> _Instructions to follow_
Please edit the records below by replacing every "phylum" with "division" and leaving everything else unchanged. Omit the pictures from your answer.

# # # # # # #

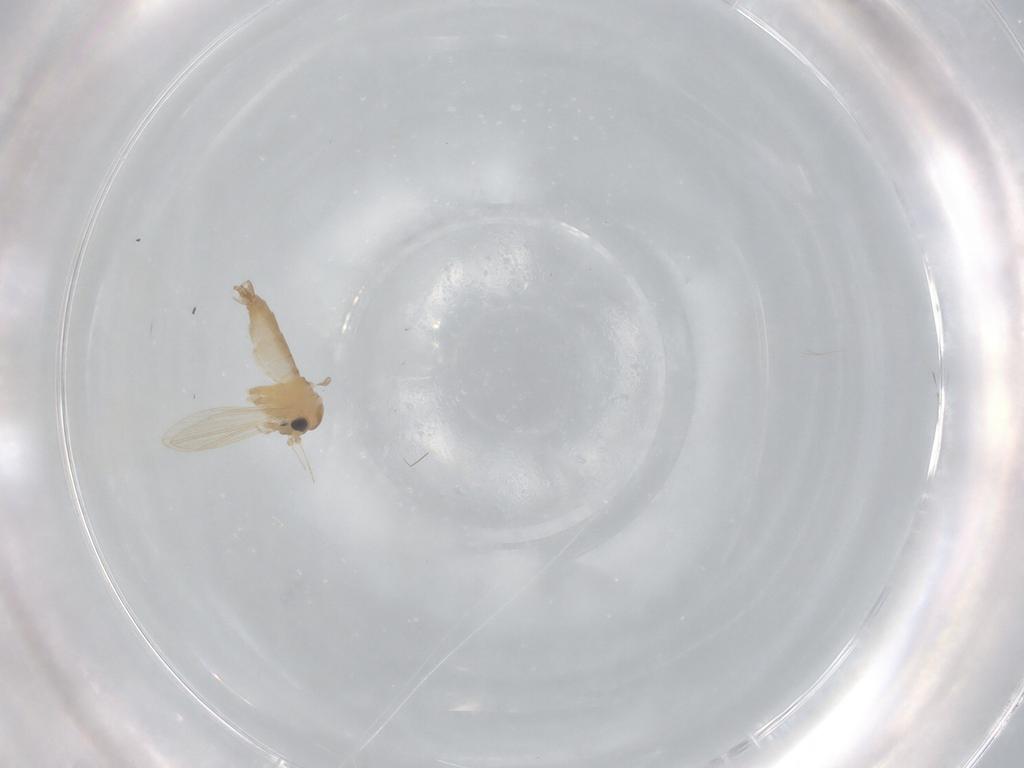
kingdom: Animalia
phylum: Arthropoda
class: Insecta
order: Diptera
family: Psychodidae
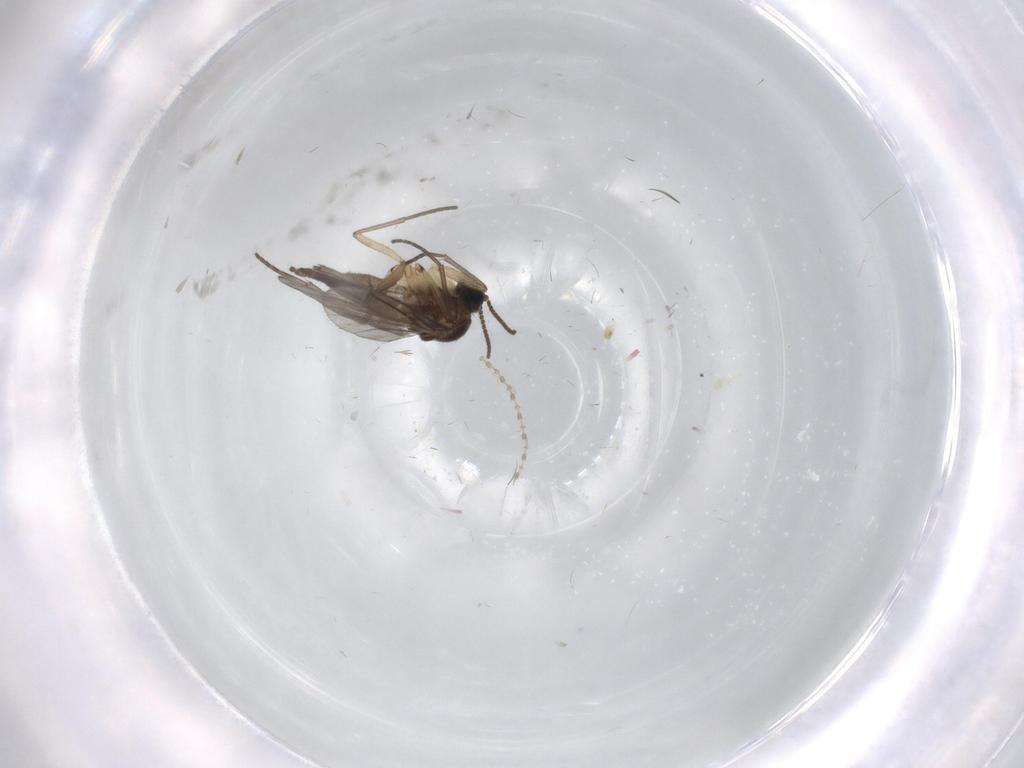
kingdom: Animalia
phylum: Arthropoda
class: Insecta
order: Diptera
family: Sciaridae
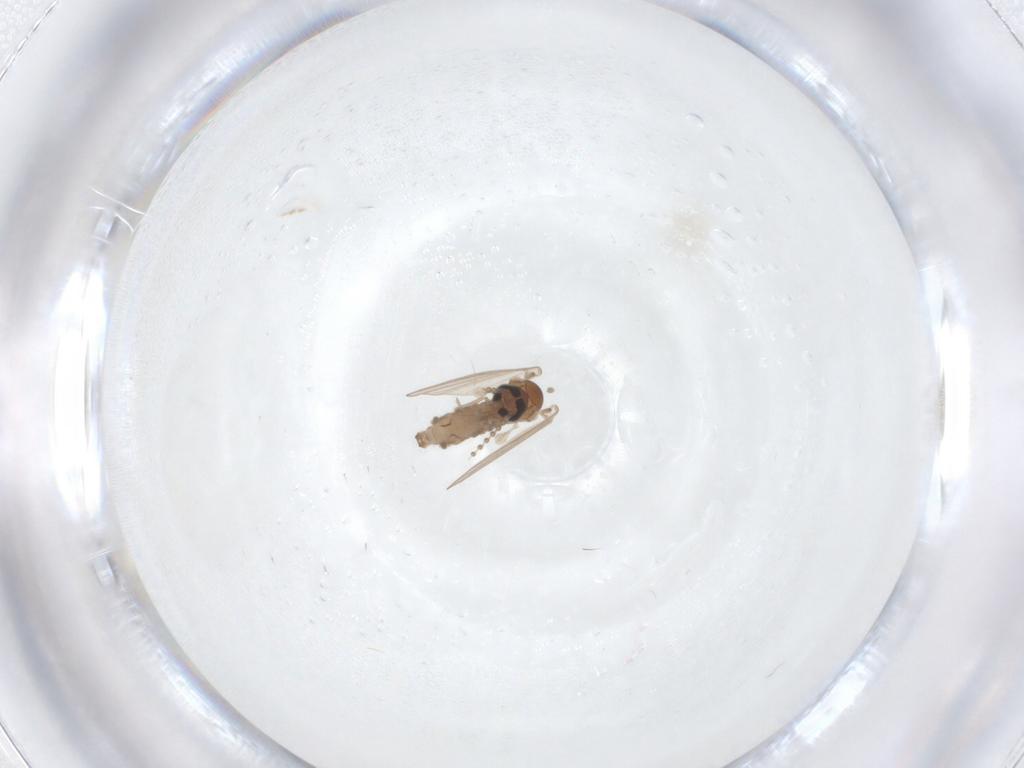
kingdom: Animalia
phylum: Arthropoda
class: Insecta
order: Diptera
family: Psychodidae
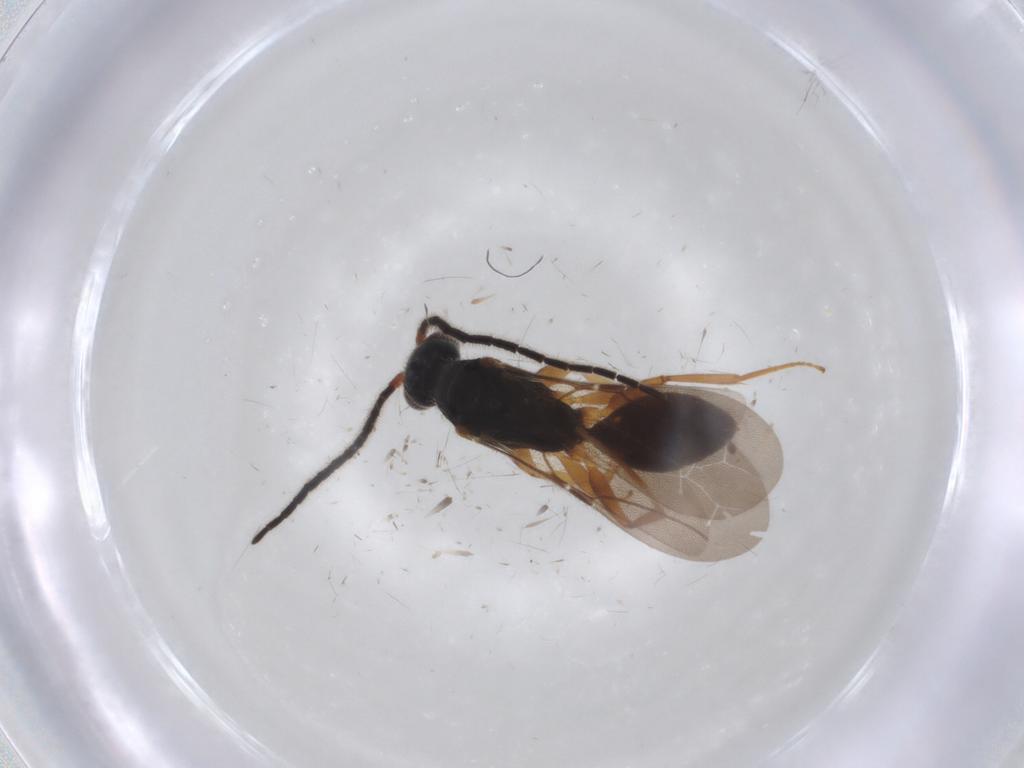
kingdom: Animalia
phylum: Arthropoda
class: Insecta
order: Hymenoptera
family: Bethylidae
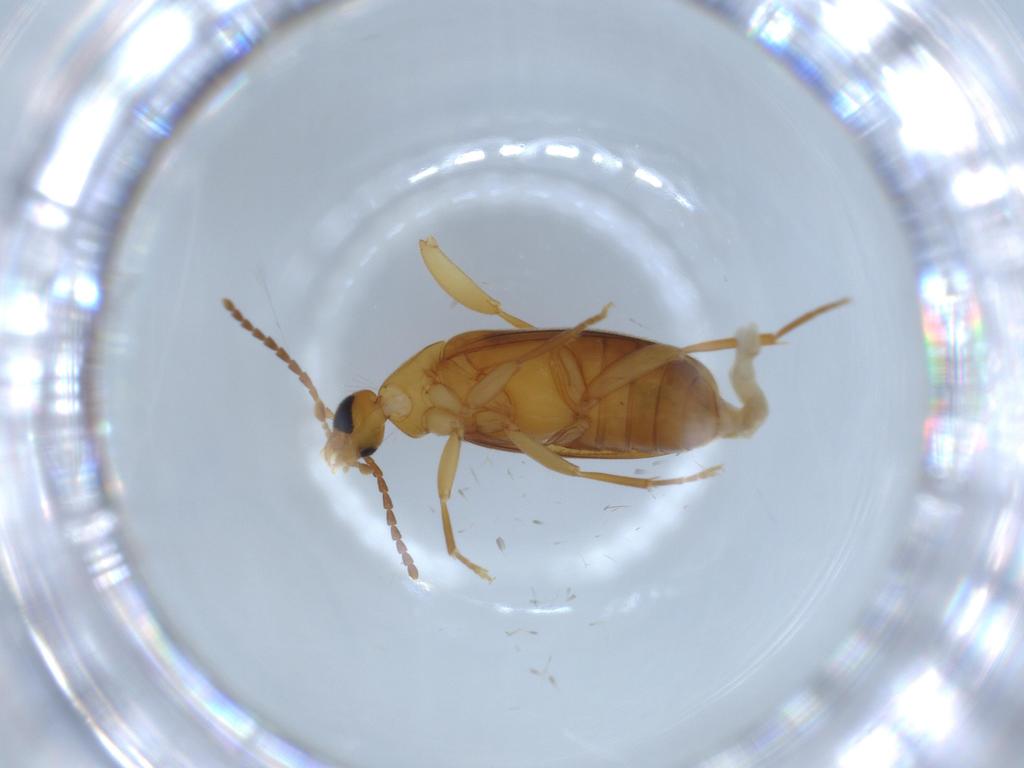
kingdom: Animalia
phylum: Arthropoda
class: Insecta
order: Coleoptera
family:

# # # # # # #

> _Completed exercise_
kingdom: Animalia
division: Arthropoda
class: Insecta
order: Diptera
family: Psychodidae
kingdom: Animalia
division: Arthropoda
class: Insecta
order: Diptera
family: Sciaridae
kingdom: Animalia
division: Arthropoda
class: Insecta
order: Diptera
family: Psychodidae
kingdom: Animalia
division: Arthropoda
class: Insecta
order: Hymenoptera
family: Bethylidae
kingdom: Animalia
division: Arthropoda
class: Insecta
order: Coleoptera
family:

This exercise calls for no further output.